Japanese studio Enjin has worked with airline ANA (All Nippon Airways) to build an interactive history of Japan’s rich gaming heritage in the form of an online game. Game Chronicle sees its lead character travel through four decades of video game design, from 1980s 8-bit to 1990s 16-bit, through to present day graphics, the style of visuals in each section transforming to match their era.
Along the way, the character can pick up 100 tokens in four stages (decades), each token representing a major development in gaming technology, such as a console, game, analogue design, arcades and e-sports. When a player picks up the token, they can learn about the item’s history – for example pick up the Donkey Kong token and read about how its release in July 1981 featured the first appearance of Mario, also previously known as Jumpman, Rescue Man and Mr Video; or the TV Tennis token, to learn about Epoch’s 1975 release of TV Tennis Electrotennis, the first home video game console released in Japan. Their collection of tokens is added to their “Chronology”, a timeline of Japanese game history to be filled in by completing the full game.
Players can also meet other characters, digital avatars of real-life people who’ve made an impact on Japan’s gaming history. When a player meets them in the game, they can choose to watch an interview of the real person (while staying within gameplay, so as not to lose their place). Interviewees include creator of Space Invaders Tomohiro Nishikado; professional shogi player Yoshiharu Habu; Masayuki Uemura, developer of Famicom; Daigo Umehara, the first professional Japanese gamer; and Masahiro Sakurai, the director of Super Smash Bros.
There’s also special mini games at the end of each stage/era, such as a timed challenge to collect as many coins in 30 seconds as possible, using a wasabi bowl lift to navigate platforms made from sushi (yes it’s as fun as it sounds).

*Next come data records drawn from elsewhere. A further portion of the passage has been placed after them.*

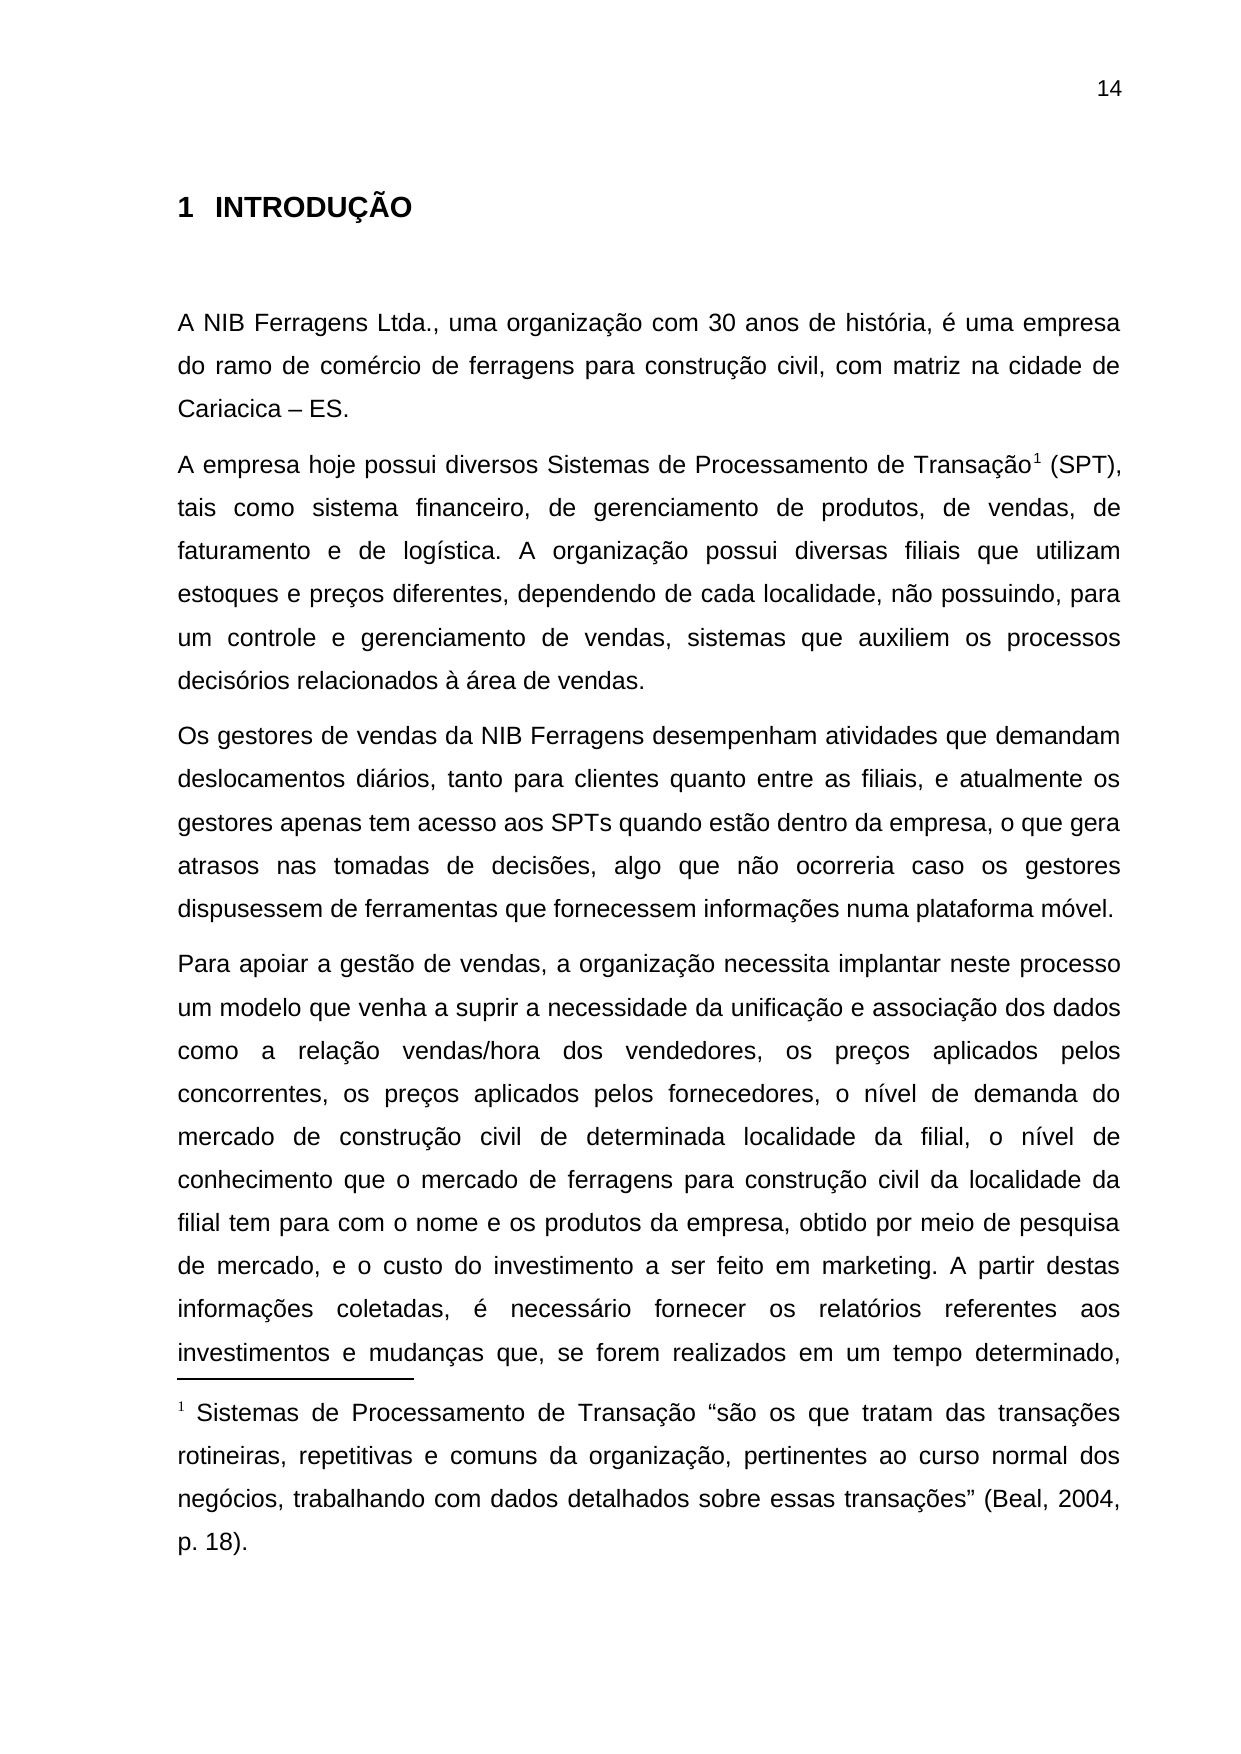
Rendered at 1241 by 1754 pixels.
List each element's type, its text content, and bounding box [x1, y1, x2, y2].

text Sistemas de Processamento de Transação “são os que tratam das transações rotineiras, repetitivas e comuns da organização, pertinentes ao curso normal dos negócios, trabalhando com dados detalhados sobre essas transações” (Beal, 2004, p. 18). [177, 1398, 1122, 1556]
text A empresa hoje possui diversos Sistemas de Processamento de Transação (SPT), tais como sistema financeiro, de gerenciamento de produtos, de vendas, de faturamento e de logística. A organização possui diversas filiais que utilizam estoques e preços diferentes, dependendo de cada localidade, não possuindo, para um controle e gerenciamento de vendas, sistemas que auxiliem os processos decisórios relacionados à área de vendas. [177, 450, 1122, 694]
text Para apoiar a gestão de vendas, a organização necessita implantar neste processo um modelo que venha a suprir a necessidade da unificação e associação dos dados como a relação vendas/hora dos vendedores, os preços aplicados pelos concorrentes, os preços aplicados pelos fornecedores, o nível de demanda do mercado de construção civil de determinada localidade da filial, o nível de conhecimento que o mercado de ferragens para construção civil da localidade da filial tem para com o nome e os produtos da empresa, obtido por meio de pesquisa de mercado, e o custo do investimento a ser feito em marketing. A partir destas informações coletadas, é necessário fornecer os relatórios referentes aos investimentos e mudanças que, se forem realizados em um tempo determinado, [177, 949, 1122, 1366]
text A NIB Ferragens Ltda., uma organização com 30 anos de história, é uma empresa do ramo de comércio de ferragens para construção civil, com matriz na cidade de Cariacica – ES. [177, 308, 1122, 423]
list INTRODUÇÃO [177, 190, 1122, 223]
text Os gestores de vendas da NIB Ferragens desempenham atividades que demandam deslocamentos diários, tanto para clientes quanto entre as filiais, e atualmente os gestores apenas tem acesso aos SPTs quando estão dentro da empresa, o que gera atrasos nas tomadas de decisões, algo que não ocorreria caso os gestores dispusessem de ferramentas que fornecessem informações numa plataforma móvel. [177, 721, 1122, 922]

The site is a novel tourism campaign that hopes to bring more visitors to Japan who have an affinity with game culture. Shiro Nomura, creative director of Enjin said in a statement about Game Chronicle: “The first generation fascinated with Famicom in childhood has grown up while video games born in Japan are now beloved by players around the world. This time, we at Enjin show how Japanese culture has shaped the world of video games.” Enjin was also behind the Tokyo Olympic bid presentation film.